Everyday Radiation Doses in Rads
Most radiation exposures in daily life are measured in millirads (thousandths of a rad) because the doses are so small. The average person in the United States absorbs about 300 millirads per year from natural background sources, primarily cosmic rays from space and radon gas seeping from the ground. At higher elevations, cosmic radiation increases slightly. In Denver, for instance, the average annual background dose is around 400 millirads.
Medical imaging adds to that baseline. A chest x-ray delivers roughly 10 millirads. A dental x-ray gives about 1.5 millirads. A mammogram (two views) delivers around 72 millirads. CT scans are considerably higher: a head CT delivers about 200 millirads, a chest CT about 700 millirads, and a full-body CT about 1,000 millirads, or 1 rad.
When Rads Become Dangerous
At low doses like those from imaging, the body repairs cellular damage without noticeable effects. Problems begin when exposure climbs into the range of tens or hundreds of rads delivered in a short time. This is called acute radiation syndrome, and it progresses through distinct stages depending on the dose.
The bone marrow is the most radiation-sensitive tissue. Mild symptoms like nausea can appear with doses as low as 30 rads. The full bone marrow syndrome typically develops above 70 rads, killing the stem cells that produce blood cells. Patients may feel fine for one to six weeks during a latent period, then develop fever, infections, and bleeding as blood cell counts plummet. The lethal dose for 50% of exposed people (without medical treatment) falls between 250 and 500 rads.
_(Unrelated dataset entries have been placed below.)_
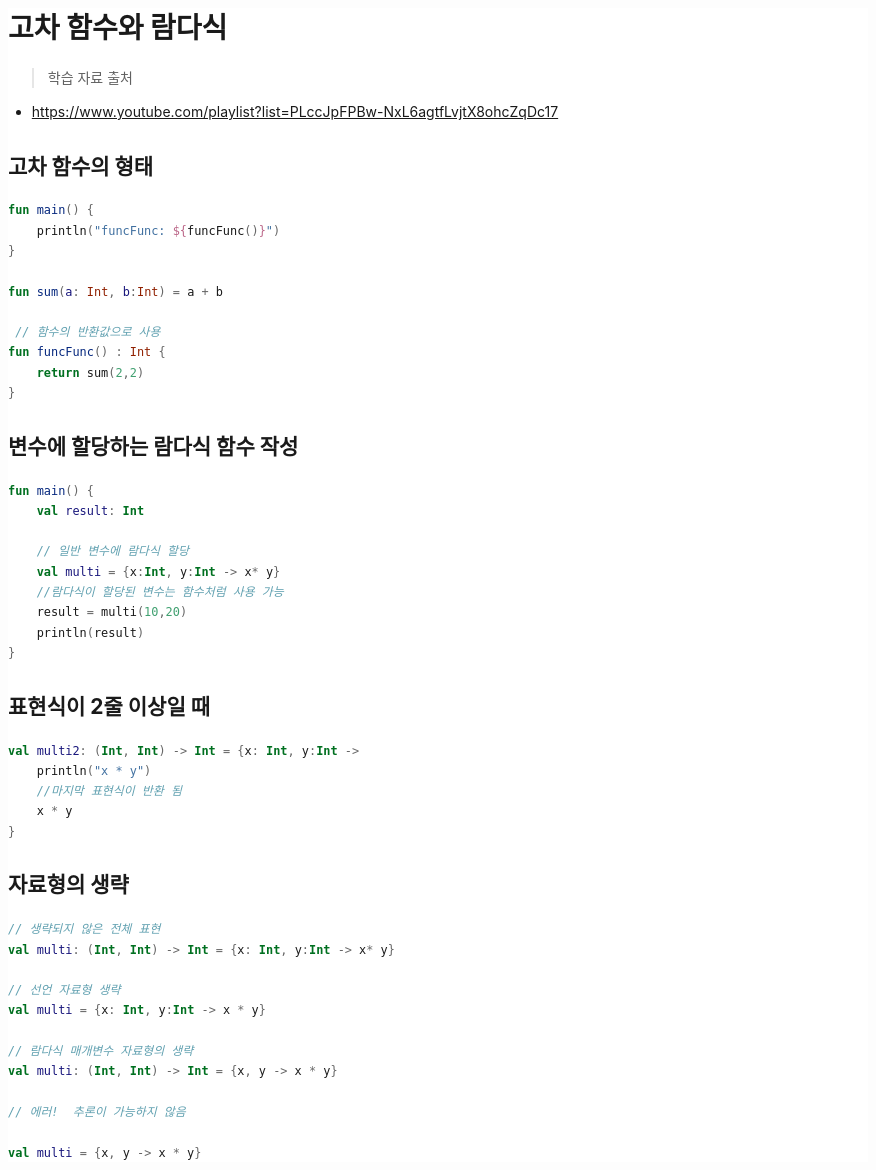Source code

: # 고차 함수와 람다식

> 학습 자료 출처
 - https://www.youtube.com/playlist?list=PLccJpFPBw-NxL6agtfLvjtX8ohcZqDc17

## 고차 함수의 형태
```kotlin
fun main() {
    println("funcFunc: ${funcFunc()}")
}

fun sum(a: Int, b:Int) = a + b

 // 함수의 반환값으로 사용
fun funcFunc() : Int {
    return sum(2,2) 
}
```


## 변수에 할당하는 람다식 함수 작성
```kotlin
fun main() {
    val result: Int

    // 일반 변수에 람다식 할당
    val multi = {x:Int, y:Int -> x* y}
    //람다식이 할당된 변수는 함수처럼 사용 가능
    result = multi(10,20)
    println(result)
}
```

## 표현식이 2줄 이상일 때
```kotlin
val multi2: (Int, Int) -> Int = {x: Int, y:Int -> 
    println("x * y")
    //마지막 표현식이 반환 됨
    x * y
}
```

## 자료형의 생략
```kotlin
// 생략되지 않은 전체 표현
val multi: (Int, Int) -> Int = {x: Int, y:Int -> x* y}

// 선언 자료형 생략
val multi = {x: Int, y:Int -> x * y}

// 람다식 매개변수 자료형의 생략
val multi: (Int, Int) -> Int = {x, y -> x * y}

// 에러!  추론이 가능하지 않음

val multi = {x, y -> x * y}
```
Above 1,000 rads, radiation destroys the lining of the gastrointestinal tract, leading to severe diarrhea, dehydration, and infection. Death typically occurs within two weeks. At extreme doses above 5,000 rads, the cardiovascular and central nervous systems fail, with some effects appearing at doses as low as 2,000 rads.
Rads in Cancer Treatment
Radiation therapy for cancer deliberately delivers high doses to tumors, but in carefully controlled fractions spread over weeks. Total treatment doses are typically discussed in grays. For prostate cancer, for example, research from Memorial Sloan Kettering found that higher doses produce better outcomes: positive biopsy rates dropped from 54% at a cumulative dose of 64.8 Gy (6,480 rads) to just 10% at 81 Gy (8,100 rads). Current recommendations for prostate cancer call for doses of 80 Gy (8,000 rads) or higher.
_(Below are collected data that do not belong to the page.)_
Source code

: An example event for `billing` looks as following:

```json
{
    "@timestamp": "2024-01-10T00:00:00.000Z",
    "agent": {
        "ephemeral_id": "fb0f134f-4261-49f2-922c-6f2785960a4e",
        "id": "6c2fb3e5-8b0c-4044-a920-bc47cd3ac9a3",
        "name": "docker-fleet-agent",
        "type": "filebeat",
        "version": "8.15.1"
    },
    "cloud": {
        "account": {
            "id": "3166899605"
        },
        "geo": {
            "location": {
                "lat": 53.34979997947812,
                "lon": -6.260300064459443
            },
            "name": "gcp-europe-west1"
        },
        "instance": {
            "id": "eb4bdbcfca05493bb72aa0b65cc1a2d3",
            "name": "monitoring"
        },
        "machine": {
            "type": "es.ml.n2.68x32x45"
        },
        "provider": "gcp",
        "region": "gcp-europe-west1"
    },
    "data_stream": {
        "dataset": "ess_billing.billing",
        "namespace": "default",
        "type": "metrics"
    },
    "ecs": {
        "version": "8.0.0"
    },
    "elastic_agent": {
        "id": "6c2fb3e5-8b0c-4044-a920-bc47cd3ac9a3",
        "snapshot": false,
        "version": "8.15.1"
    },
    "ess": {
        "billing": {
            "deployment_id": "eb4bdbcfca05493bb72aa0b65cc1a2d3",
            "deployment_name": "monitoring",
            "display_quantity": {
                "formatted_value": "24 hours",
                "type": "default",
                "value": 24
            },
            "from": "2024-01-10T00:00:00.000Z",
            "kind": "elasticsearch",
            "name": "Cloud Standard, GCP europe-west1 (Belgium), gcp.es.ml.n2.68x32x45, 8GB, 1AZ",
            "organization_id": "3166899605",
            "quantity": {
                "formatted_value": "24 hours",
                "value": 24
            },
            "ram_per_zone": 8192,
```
These numbers sound enormous compared to the lethal thresholds above, but the key difference is precision. Cancer treatment targets a small volume of tissue rather than exposing the whole body, and the total dose is split into many small daily fractions that give healthy surrounding tissue time to recover between sessions.
Occupational and Regulatory Context
Because rads and rems have a 1-to-1 relationship for the most common types of radiation (x-rays and gamma rays), U.S. regulatory limits are typically expressed in rems. The Nuclear Regulatory Commission sets the annual occupational limit for radiation workers at 5 rems (5,000 millirems) for whole-body exposure. For context, that’s roughly 17 times the natural background dose most Americans receive in a year. Members of the general public are limited to 0.1 rem (100 millirems) per year from regulated sources, on top of natural background radiation.